> **Directions**
All entries need to be written out again exactly, without their pictures.
(Beginning of Records provided)
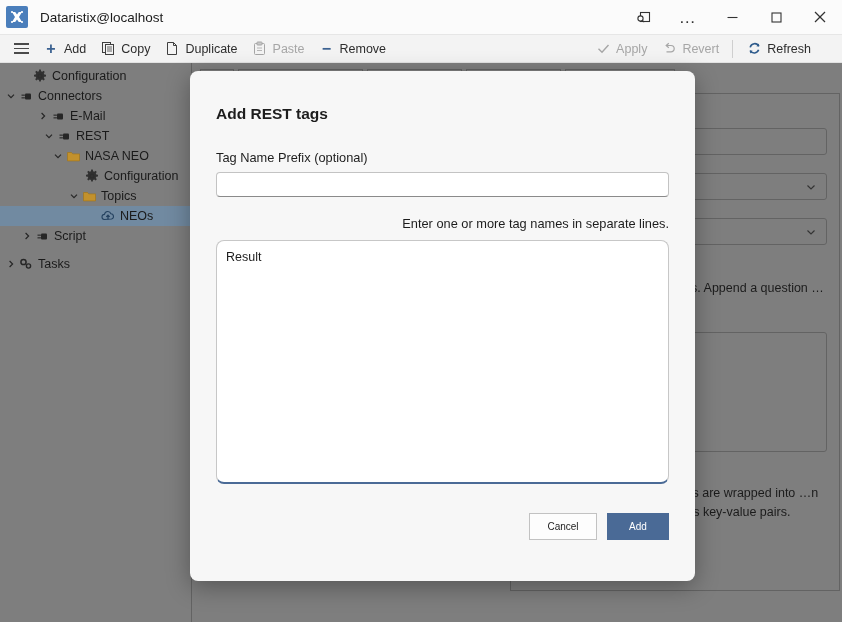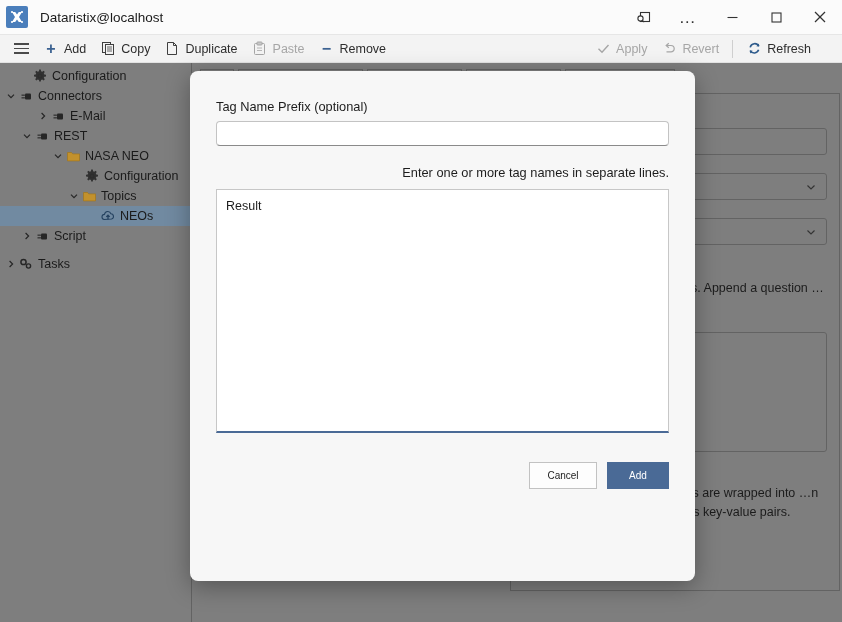--- a/index.html
+++ b/index.html
@@ -235,21 +235,21 @@
   }
   .hint-text {
     font-size: 12.8px; color: #1d1d1d;
     margin-top: 19px; margin-bottom: 9px; text-align: right;
   }
   .text-area {
     width: 453px; height: 244px;
     background: #ffffff;
     border: 1px solid #c7c7c7;
     border-bottom: 2px solid #4a6a96;
-    border-radius: 0;
+    border-radius: 8px;
     font-family: "Liberation Sans", sans-serif;
     font-size: 12.5px;
     color: #1d1d1d;
     padding: 8px 9px;
     outline: none;
     resize: none;
     display: block;
     line-height: 1.4;
   }
   .modal-actions {
@@ -456,21 +456,21 @@
         <span class="t-icon">
           <svg width="15" height="15" viewBox="0 0 15 15">
               <rect x="6" y="4.5" width="6" height="6" rx="1" fill="#2b2b2b"></rect>
               <rect x="2.5" y="5.6" width="3.4" height="1.1" fill="#2b2b2b"></rect>
               <rect x="2.5" y="8.3" width="3.4" height="1.1" fill="#2b2b2b"></rect>
             </svg>
         </span>
         <span class="t-label">E-Mail</span>
       </div>
 
-      <div class="tree-row" style="padding-left:20px;">
+      <div class="tree-row" style="padding-left:20px;margin-left:22px;">
         <span class="chev">
           <svg width="10" height="10" viewBox="0 0 10 10">
               <path d="M2 3.6 L5 6.6 L8 3.6" fill="none" stroke="#2b2b2b" stroke-width="1.2"></path>
             </svg>
         </span>
         <span class="t-icon">
           <svg width="15" height="15" viewBox="0 0 15 15">
               <rect x="6" y="4.5" width="6" height="6" rx="1" fill="#2b2b2b"></rect>
               <rect x="2.5" y="5.6" width="3.4" height="1.1" fill="#2b2b2b"></rect>
               <rect x="2.5" y="8.3" width="3.4" height="1.1" fill="#2b2b2b"></rect>
@@ -592,20 +592,21 @@
         <div class="p-box"></div>
         <div class="p-sub">…jects</div>
         <div class="p-help">…nt to the topic should …alues are wrapped into …n input values are url-encoded as key-value pairs.</div>
       </div>
     </div>
   </div>
 
   <div class="modal-backdrop"></div>
 
   <div class="modal">
+    <div class="modal-title">Add REST tags</div>
 
     <div class="field-label">Tag Name Prefix (optional)</div>
     <input class="text-input" type="text" value="" style="">
 
     <div class="hint-text">Enter one or more tag names in separate lines.</div>
     <textarea class="text-area" style="">Result</textarea>
 
     <div class="modal-actions">
       <button class="btn btn-cancel">Cancel</button>
       <button class="btn btn-primary">Add</button>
(End of Records provided)
> **Response area**
--- a/index.html
+++ b/index.html
@@ -235,21 +235,21 @@
   }
   .hint-text {
     font-size: 12.8px; color: #1d1d1d;
     margin-top: 19px; margin-bottom: 9px; text-align: right;
   }
   .text-area {
     width: 453px; height: 244px;
     background: #ffffff;
     border: 1px solid #c7c7c7;
     border-bottom: 2px solid #4a6a96;
-    border-radius: 0;
+    border-radius: 8px;
     font-family: "Liberation Sans", sans-serif;
     font-size: 12.5px;
     color: #1d1d1d;
     padding: 8px 9px;
     outline: none;
     resize: none;
     display: block;
     line-height: 1.4;
   }
   .modal-actions {
@@ -456,21 +456,21 @@
         <span class="t-icon">
           <svg width="15" height="15" viewBox="0 0 15 15">
               <rect x="6" y="4.5" width="6" height="6" rx="1" fill="#2b2b2b"></rect>
               <rect x="2.5" y="5.6" width="3.4" height="1.1" fill="#2b2b2b"></rect>
               <rect x="2.5" y="8.3" width="3.4" height="1.1" fill="#2b2b2b"></rect>
             </svg>
         </span>
         <span class="t-label">E-Mail</span>
       </div>
 
-      <div class="tree-row" style="padding-left:20px;">
+      <div class="tree-row" style="padding-left:20px;margin-left:22px;">
         <span class="chev">
           <svg width="10" height="10" viewBox="0 0 10 10">
               <path d="M2 3.6 L5 6.6 L8 3.6" fill="none" stroke="#2b2b2b" stroke-width="1.2"></path>
             </svg>
         </span>
         <span class="t-icon">
           <svg width="15" height="15" viewBox="0 0 15 15">
               <rect x="6" y="4.5" width="6" height="6" rx="1" fill="#2b2b2b"></rect>
               <rect x="2.5" y="5.6" width="3.4" height="1.1" fill="#2b2b2b"></rect>
               <rect x="2.5" y="8.3" width="3.4" height="1.1" fill="#2b2b2b"></rect>
@@ -592,20 +592,21 @@
         <div class="p-box"></div>
         <div class="p-sub">…jects</div>
         <div class="p-help">…nt to the topic should …alues are wrapped into …n input values are url-encoded as key-value pairs.</div>
       </div>
     </div>
   </div>
 
   <div class="modal-backdrop"></div>
 
   <div class="modal">
+    <div class="modal-title">Add REST tags</div>
 
     <div class="field-label">Tag Name Prefix (optional)</div>
     <input class="text-input" type="text" value="" style="">
 
     <div class="hint-text">Enter one or more tag names in separate lines.</div>
     <textarea class="text-area" style="">Result</textarea>
 
     <div class="modal-actions">
       <button class="btn btn-cancel">Cancel</button>
       <button class="btn btn-primary">Add</button>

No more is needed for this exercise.